For a relatively small number of decedents, this plan could run headlong into Biden’s promise to not raise taxes on those with incomes below $400,000. Of course, the vast majority of decedents will have unrealized gains of far less than $1 million. Indeed, most will leave entire estates far below that threshold. Among people over 70, about 83 percent live in a household with total net worth of less than $1 million.

But some people with large unrealized gains will have been living on relatively low incomes. Imagine someone who is retired and living on Social Security, a modest pension, and some savings. But they still are holding that Microsoft

MSFT
stock they bought in 1987.  

To see how many there are, Rob looked at the 2019 Survey of Consumer Finances (SCF), and after adjusting for inflation, combined it with the 2016 and 2013 surveys.
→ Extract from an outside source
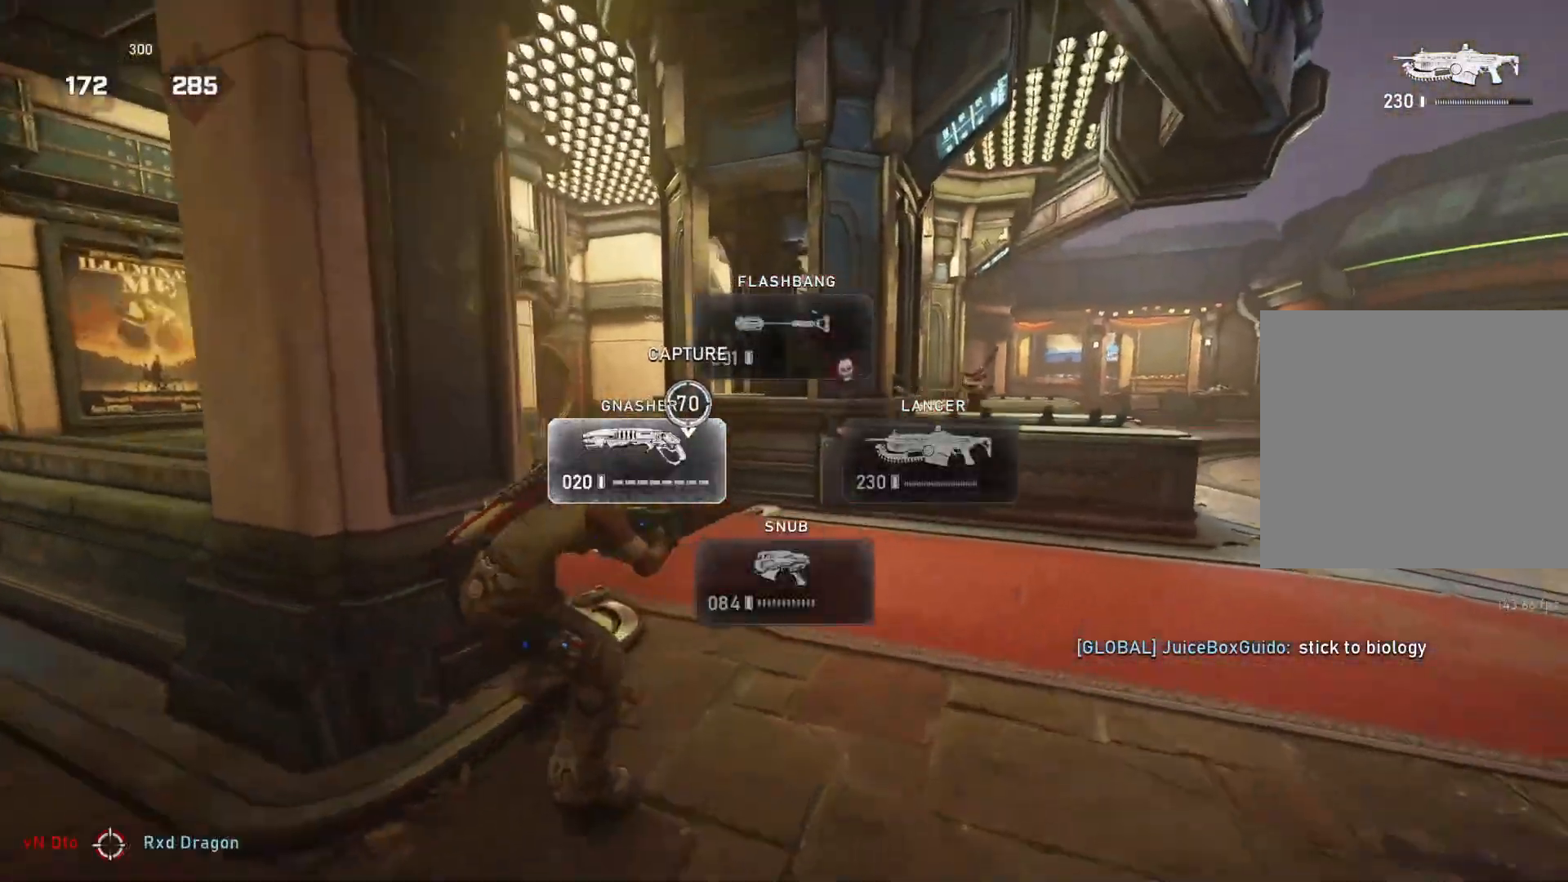
{"buttons": ["L1"], "left_stick": "up-left", "right_stick": "center", "events": [[50, "L1", "down"], [133, "right_stick", "center"], [167, "A", "down"], [300, "A", "up"]]}
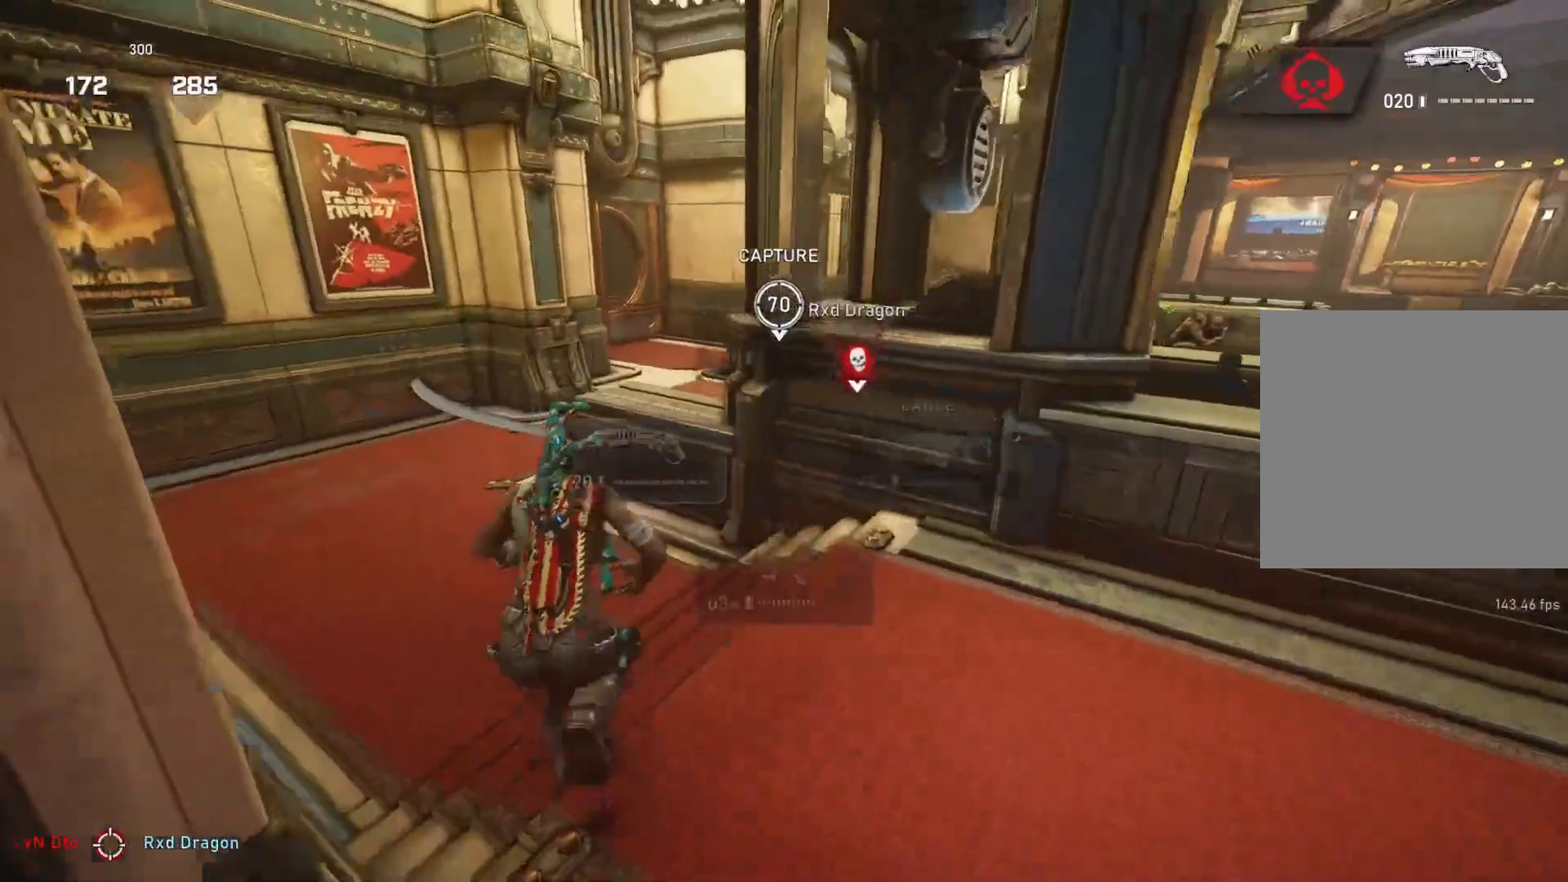
{"buttons": [], "left_stick": "up-left", "right_stick": "down", "events": [[33, "L1", "up"], [67, "L1", "down"], [100, "right_stick", "right"], [133, "L1", "up"], [183, "right_stick", "center"], [267, "right_stick", "right"], [333, "right_stick", "center"], [450, "right_stick", "down"]]}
This Federal Reserve Board survey has the best information available on both wealth and income.

Defining income

As Howard pointed out in a recent blog, the US government has no single definition of income. For these purposes, the Federal Reserve Board uses a definition similar to gross income reported on tax return. It includes wages; business and farm income; interest, dividend, and capital gains income; transfer payments; Social Security income; withdrawals from retirement accounts such as IRAs; and income from other tax-deferred pension accounts. The Fed leaves out deductions or exclusions that normally would be used to calculate taxable income.

We could not directly measure the effect of Biden’s plan on decedents, or even the very old since there are so few of them in the survey. As a close proxy, Rob looked at households headed by someone at least 70 years old. And he found that less than 3 percent would face Biden’s tax on unrealized gains if they passed away in the survey year. But about two-thirds of them have SCF income of less than $400,000. More than half still appeared to be working since they reported business and farm income. Thus, an additional number would likely fall below the $400,000 cutoff after they retire but before they die.

Biden can’t solve this problem by raising the threshold for taxable gains by any reasonable amount. If he doubles the exemption to $2 million ($4 million for joint filers), he could reduce the number of those age 70 and older who would pay the tax but still not eliminate them. Nor could he fix the problem by redefining income in some way.

The problem is that retirees tend to have lower incomes than workers, and some of those retirees inevitably will have a lifetime of unrealized gains that amounts to millions of dollars. Biden is right: Those gains should be taxed. But his no-tax pledge on those making $400,000 or less will make it hard.